I have a few quotidian concerns about MaxEarnest and me. Will he like Seattle? Will we work together in everyday time?
But my biggest concern is more existential. My young-girl is about 12. Very sexual, almost insatiable. That side of me wants to be adored and used and to please. I'm also very naive and very trusting. And Maxearnest and I just fit together so beautiful. He delights in that side of me and cherishes that side and takes such wonderful, wonderful care of me.
I have this fear though, which is unknowable and probably irrational. I feel like that side of me is being seen and recognized and is living in a way I've never really lived. What if that side of me starts to grow up? If my young girl went from 12 to 13, Maxearnest and I would probably fall apart. I'm not at all rebellious. I'm trusting and delight in having someone to care for me. I have little lapses of discipline, like where I let go of a wrist when I'm scared and I don't maintain control, but I want to please Maxearnest and they are things I'm learning to be better on. I also have moments where I don't necessarily want to obey because something hurts, it's hard and I'll think "why do I have to do that; I wish I didn't have to." But I do obey.
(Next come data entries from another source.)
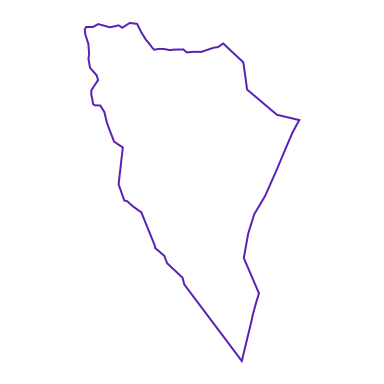 outline of Orelope, Oyo, Nigeria
{"feature_id": "59680162B54897023187709", "entity_name": "Orelope", "entity_type": "district", "adm_level": 2, "iso_a3": "NGA", "parent_name": "Nigeria", "parent_adm1": "Oyo", "projection": "equal_earth", "projection_center": [3.737, 8.78], "detail": "fine", "context": "isolated", "style": "outline", "palette": "violet", "viewbox_px": 384, "rotation_deg": 0, "n_neighbors": 0, "source": "geoboundaries", "source_scale": "gbopen_adm2", "svg_char_len": 1070}
<svg xmlns="http://www.w3.org/2000/svg" viewBox="0 0 384 384"><path d="M88.5,58.9L90.0,67.7L96.6,75.3L98.1,80.1L93.4,87.0L91.3,90.6L91.3,94.9L92.4,99.3L93.0,104.0L94.9,105.3L100.3,105.5L102.5,109.0L104.3,111.9L106.6,121.6L108.6,127.4L114.1,141.7L122.8,147.5L118.6,184.4L124.3,200.5L127.2,201.2L132.7,206.2L139.9,211.4L141.2,212.0L155.0,246.1L155.1,248.0L164.3,255.8L167.1,263.2L181.9,277.1L182.5,277.6L184.3,284.5L241.8,361.0L251.8,319.7L252.7,315.0L256.1,302.7L259.0,293.4L243.8,258.0L248.2,233.6L254.2,214.3L265.2,195.8L277.3,168.4L286.6,146.2L292.7,132.2L297.1,124.0L299.3,120.1L277.0,114.8L247.0,89.5L246.6,85.8L245.0,74.1L243.3,62.3L223.2,43.5L218.5,46.8L217.9,47.1L213.7,47.7L201.2,51.9L194.0,51.8L190.2,52.1L186.8,52.4L184.5,50.5L183.3,49.4L181.4,49.5L174.5,49.6L169.6,50.1L164.2,49.0L159.2,48.9L154.1,49.7L152.1,47.5L149.0,43.3L145.8,39.6L144.0,36.6L141.7,33.0L139.6,29.0L137.1,23.9L129.7,23.0L122.3,27.7L118.7,25.4L110.0,27.3L98.2,24.1L92.9,27.0L86.1,27.0L84.7,29.9L85.4,34.7L88.4,44.1L89.1,54.0L88.5,58.9Z" fill="none" stroke="#5b21b6" stroke-width="2"/></svg>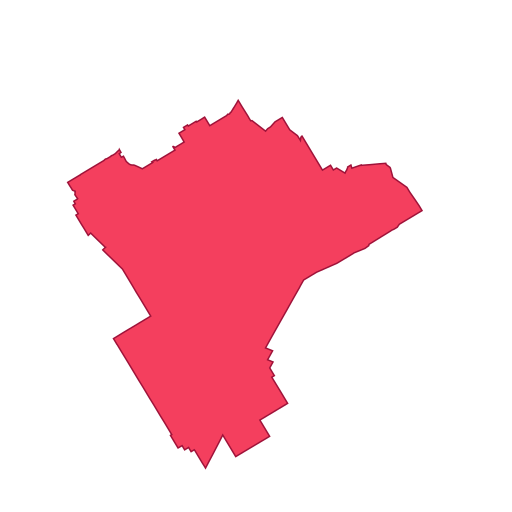 outline of Merredin, Western Australia, Australia, rotated 59°
{"feature_id": "25037944B40039133464345", "entity_name": "Merredin", "entity_type": "district", "adm_level": 2, "iso_a3": "AUS", "parent_name": "Australia", "parent_adm1": "Western Australia", "projection": "equal_earth", "projection_center": [118.19, -31.461], "detail": "fine", "context": "isolated", "style": "filled", "palette": "rose", "viewbox_px": 512, "rotation_deg": 59, "n_neighbors": 0, "source": "geoboundaries", "source_scale": "gbopen_adm2", "svg_char_len": 5271}
<svg xmlns="http://www.w3.org/2000/svg" viewBox="0 0 512 512"><g transform="rotate(59 256 256)"><path d="M253.4,420.7L260.2,420.7L260.4,420.6L267.3,420.6L281.3,420.5L288.3,420.5L302.4,420.5L309.5,420.4L316.4,420.4L323.3,420.4L330.2,420.3L337.0,420.3L344.0,420.3L351.1,420.2L361.5,420.2L364.6,420.2L365.7,420.2L365.7,421.7L371.9,421.7L380.4,421.7L380.5,417.0L385.4,417.0L385.4,412.4L390.3,412.4L390.3,410.4L390.3,409.3L390.3,408.7L391.5,408.6L392.7,408.6L396.1,408.6L402.1,408.6L404.3,408.6L406.2,408.6L409.9,408.5L411.8,408.5L407.7,401.8L403.8,395.3L396.3,383.1L392.3,376.7L405.2,376.7L417.5,376.7L417.5,367.3L417.6,337.2L405.5,337.2L398.6,337.2L398.6,304.8L397.3,304.8L393.2,304.8L385.2,304.8L368.0,304.9L368.0,301.9L359.0,301.9L355.6,296.0L350.9,299.5L345.8,290.6L339.7,295.2L335.3,287.6L328.8,276.2L323.4,266.7L318.1,257.3L313.8,249.8L309.6,242.4L305.4,234.9L305.0,234.3L304.5,233.5L303.7,232.1L303.2,231.2L301.1,227.5L301.1,227.1L301.1,225.6L301.1,220.1L301.1,212.4L303.9,190.2L303.9,187.6L303.9,184.8L303.9,183.3L303.9,171.6L303.8,170.4L305.6,158.7L305.2,154.0L304.2,153.2L304.1,144.2L304.0,138.1L304.0,136.2L303.9,128.3L303.8,126.2L304.1,123.9L304.1,120.1L303.1,117.9L302.6,116.8L302.6,112.8L302.6,109.2L302.6,90.3L300.8,90.3L297.4,90.3L296.9,90.3L289.6,90.7L280.6,91.3L274.9,91.3L259.2,98.2L250.1,95.6L249.1,95.5L244.7,97.3L243.4,97.0L240.6,102.6L236.5,111.1L232.4,119.3L232.1,119.1L230.1,128.6L226.9,127.8L226.9,131.4L227.0,131.4L229.3,134.4L229.6,135.3L230.8,137.0L222.1,141.6L222.1,145.4L216.6,145.4L216.6,154.8L203.7,154.8L196.2,154.8L192.1,154.8L181.4,154.8L177.1,154.8L176.9,154.8L176.9,155.4L177.1,155.9L177.4,156.3L177.7,156.7L179.8,158.4L179.7,158.4L174.2,158.5L165.2,162.1L159.8,162.1L150.8,162.1L150.8,170.6L152.8,177.0L152.9,180.4L153.9,183.5L145.6,186.7L137.9,189.7L137.4,190.9L133.7,191.0L133.6,190.9L130.7,190.9L120.9,191.1L117.9,191.1L113.4,191.1L114.3,192.7L114.8,193.5L115.2,194.3L118.0,199.6L117.9,199.6L119.9,203.4L119.8,204.1L120.5,205.2L120.5,206.4L119.9,207.1L120.5,209.0L120.5,209.7L120.5,209.8L120.5,210.6L120.5,211.1L120.5,211.3L120.5,212.6L120.5,214.0L120.5,215.8L120.5,218.5L120.5,221.8L120.5,223.8L120.5,225.9L120.5,227.5L120.5,228.5L120.2,228.5L119.6,228.5L119.0,228.5L117.5,228.5L116.8,228.5L116.0,228.5L114.4,228.5L112.3,228.5L110.5,228.5L110.5,229.8L110.6,231.8L110.6,233.8L110.6,235.2L110.6,235.9L110.6,237.1L110.6,237.8L109.7,237.9L109.7,247.1L109.0,247.2L108.4,247.2L108.4,251.9L111.1,251.9L111.1,258.8L116.2,258.8L121.3,258.9L121.3,269.3L119.2,270.7L119.1,270.8L118.9,270.9L123.5,270.9L123.5,291.7L121.9,291.7L121.9,293.8L121.6,293.8L121.6,296.8L122.7,296.4L122.7,296.5L122.7,302.1L122.7,308.5L120.5,310.0L118.7,311.2L117.0,312.4L116.0,313.1L115.9,313.2L115.7,313.4L115.5,313.5L115.3,313.7L115.2,313.9L115.0,314.0L114.9,314.2L114.8,314.4L114.7,314.5L114.5,314.9L114.2,315.3L114.0,315.6L113.8,315.8L113.7,316.0L113.3,316.4L113.1,316.5L112.9,316.7L112.7,316.8L112.5,317.0L112.3,317.1L112.1,317.2L111.9,317.3L111.7,317.4L111.5,317.5L109.2,318.2L108.7,318.4L108.2,318.5L107.7,318.5L107.4,318.5L107.1,318.5L105.9,318.4L104.3,318.3L103.6,318.3L102.8,318.3L102.6,318.3L102.3,318.2L102.2,318.2L102.0,320.6L97.9,320.6L97.9,319.9L97.7,319.5L97.7,318.4L94.4,318.3L94.5,318.4L94.6,318.8L94.7,319.1L94.7,319.5L94.8,319.9L94.9,320.2L95.0,320.5L95.0,320.9L95.1,321.3L95.3,321.9L95.5,322.7L95.6,323.3L95.7,323.9L95.8,324.1L95.8,324.3L95.8,324.7L95.8,325.2L95.8,325.7L95.8,326.5L95.8,326.9L95.8,327.2L95.8,327.3L95.7,327.5L95.6,327.9L95.6,328.0L95.5,328.3L95.6,328.7L95.7,329.0L95.8,329.1L95.8,329.4L95.8,330.0L95.8,331.4L95.8,332.6L95.8,333.2L95.8,333.6L95.7,333.9L95.7,334.0L95.6,334.3L95.5,334.6L95.4,334.8L95.4,335.1L95.4,335.3L95.4,335.6L95.5,335.9L95.5,336.0L95.6,336.4L95.7,336.8L95.8,336.9L95.8,337.0L95.8,338.5L95.8,345.8L95.8,352.1L95.8,353.5L95.8,355.1L95.8,359.1L95.8,363.2L95.8,364.1L95.8,364.3L95.8,364.6L95.9,364.9L96.0,365.1L96.1,365.3L95.9,365.5L95.9,365.9L95.9,367.0L95.9,368.5L95.9,369.6L95.9,370.8L95.9,372.0L95.9,374.7L95.9,376.2L95.9,376.4L95.9,379.5L97.3,379.5L97.5,379.4L97.7,379.5L98.2,379.5L99.9,379.5L102.5,379.4L104.1,379.4L104.3,379.4L104.7,379.4L104.9,379.4L105.0,379.4L105.3,379.3L105.5,379.1L105.8,378.9L106.1,378.6L106.4,378.4L106.6,378.3L106.7,378.2L106.8,378.0L107.1,377.7L107.3,377.7L107.3,377.8L107.5,377.9L107.6,378.0L107.9,378.1L108.0,378.1L108.1,378.3L108.4,378.4L108.6,378.5L108.8,378.7L109.0,378.8L109.4,379.0L109.6,379.1L109.8,379.2L109.8,379.3L109.9,379.5L110.0,379.6L110.3,379.7L110.6,379.7L110.9,379.6L111.3,379.6L111.6,379.6L111.8,379.6L112.1,379.6L112.3,379.6L112.5,379.5L112.8,379.5L113.2,379.5L113.3,379.5L113.7,379.5L113.8,379.5L113.9,379.4L114.1,379.4L114.3,379.4L114.6,379.3L115.0,379.3L115.2,379.8L115.2,380.2L115.2,380.4L115.2,380.6L115.2,383.1L115.2,383.3L115.2,383.5L115.2,383.9L115.4,383.9L115.5,384.0L116.5,384.0L118.2,384.0L118.2,386.6L128.2,386.6L128.2,389.3L131.1,389.3L133.5,389.3L134.7,389.3L138.9,389.3L143.4,389.2L147.8,389.2L150.3,389.2L151.9,389.2L151.4,386.8L151.2,385.9L161.2,383.3L170.9,380.7L171.0,380.6L171.8,384.2L172.0,384.2L178.6,382.5L185.2,380.7L193.9,378.4L198.4,377.2L211.3,377.2L218.3,377.2L225.3,377.3L232.3,377.2L239.3,377.2L246.4,377.2L253.3,377.2L253.3,388.1L253.3,406.2L253.3,410.0L253.4,420.7Z" fill="#f43f5e" stroke="#9f1239" stroke-width="1.5"/></g></svg>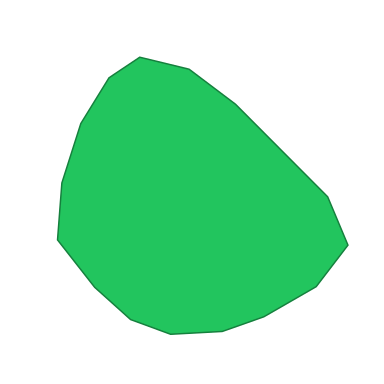 outline of Mangaia, rotated 348°
{"feature_id": "COK-4952", "entity_name": "Mangaia", "entity_type": "state/province", "adm_level": 1, "iso_a3": "COK", "parent_name": "Cook Islands", "parent_adm1": "", "projection": "equal_earth", "projection_center": [-157.932, -21.908], "detail": "fine", "context": "isolated", "style": "filled", "palette": "green", "viewbox_px": 384, "rotation_deg": 348, "n_neighbors": 0, "source": "natural_earth", "source_scale": "10m", "svg_char_len": 355}
<svg xmlns="http://www.w3.org/2000/svg" viewBox="0 0 384 384"><g transform="rotate(348 192 192)"><path d="M168.9,49.3L214.7,71.3L252.8,115.2L323.7,224.9L333.5,276.4L293.8,310.4L236.3,329.0L192.6,334.7L141.5,326.7L105.4,304.0L77.0,265.0L50.5,210.9L66.6,156.1L97.5,101.9L134.6,63.0L168.9,49.3Z" fill="#22c55e" stroke="#15803d" stroke-width="1.5"/></g></svg>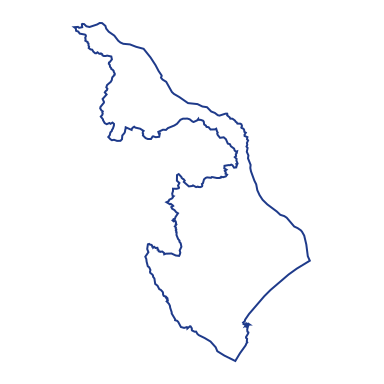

But what if in nurturing that side of me, that side starts to grow up and become more like a teenager? Maxearnest told me that he wants my erotic life to be focused around him, so I haven't opened a naughty novella since we were together in Iceland, and I am fine with that. But then I read a review of a new naughty novel and part of me wanted to read it. And I can't. I'm not allowed to. I'm actually fine with that. I would so much rather live the life I'm living, worthy of being turned into its own naughty novel, than read about someone else's fantasies, but what if I read about another book in a few years and really want to read it? I'm sure if it were really important to me, I mean really, Maxearnest would find a way to make it work. But what if I become rebellious? What if something hurts, really hurts, and I think "I wish I didn't have to do that" and then part of me says "you don't have to."
I have this deep feeling that if I ever lied to Maxearnest about anything important (I could dissemble about a present for him, or something like that), it would really hurt our relationship. Even if he never found out, it would really hurt us. One of the things that is so magical between us is how well he can read my emotions, and how he uses that to make me happier than I'd ever imagined I could be. Why can I even fear that someday I'd risk that for a little rebellious independence? But I've read so much about so many women being unhappy in relationships in the 50s and 60s and earlier, and even now. I don't understand how if they were being loved and cherished, they wouldn't obey. But an awful lot of women found that to be an untenable situation. I know is some ways this is different, but in some ways it isn't. I guess I just want this moment to never end and I'm scared it could.
There's no way of stopping time. There's no use borrowing trouble and worrying about the future. But it is sad to think that I might grow in a way that would wreck the best thing that has happened to me.